Extract the text lines from every row below, copying each one exactly, and leave the pictures out of your answer.

**INFORMATION SHOWN:**
#####
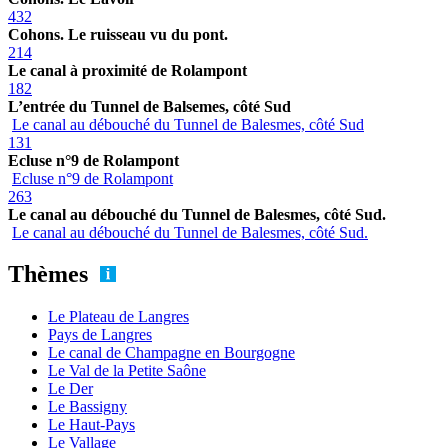
432
Cohons. Le ruisseau vu du pont.
214
Le canal à proximité de Rolampont
182
L’entrée du Tunnel de Balsemes, côté Sud
Le canal au débouché du Tunnel de Balesmes, côté Sud
131
Ecluse n°9 de Rolampont
Ecluse n°9 de Rolampont
263
Le canal au débouché du Tunnel de Balesmes, côté Sud.
Le canal au débouché du Tunnel de Balesmes, côté Sud.
Thèmes
Le Plateau de Langres
Pays de Langres
Le canal de Champagne en Bourgogne
Le Val de la Petite Saône
Le Der
Le Bassigny
Le Haut-Pays
Le Vallage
#####
**RESPONSE TO THE TASK:**
432
Cohons. Le ruisseau vu du pont.
214
Le canal à proximité de Rolampont
182
L’entrée du Tunnel de Balsemes, côté Sud
Le canal au débouché du Tunnel de Balesmes, côté Sud
131
Ecluse n°9 de Rolampont
Ecluse n°9 de Rolampont
263
Le canal au débouché du Tunnel de Balesmes, côté Sud.
Le canal au débouché du Tunnel de Balesmes, côté Sud.
Thèmes
Le Plateau de Langres
Pays de Langres
Le canal de Champagne en Bourgogne
Le Val de la Petite Saône
Le Der
Le Bassigny
Le Haut-Pays
Le Vallage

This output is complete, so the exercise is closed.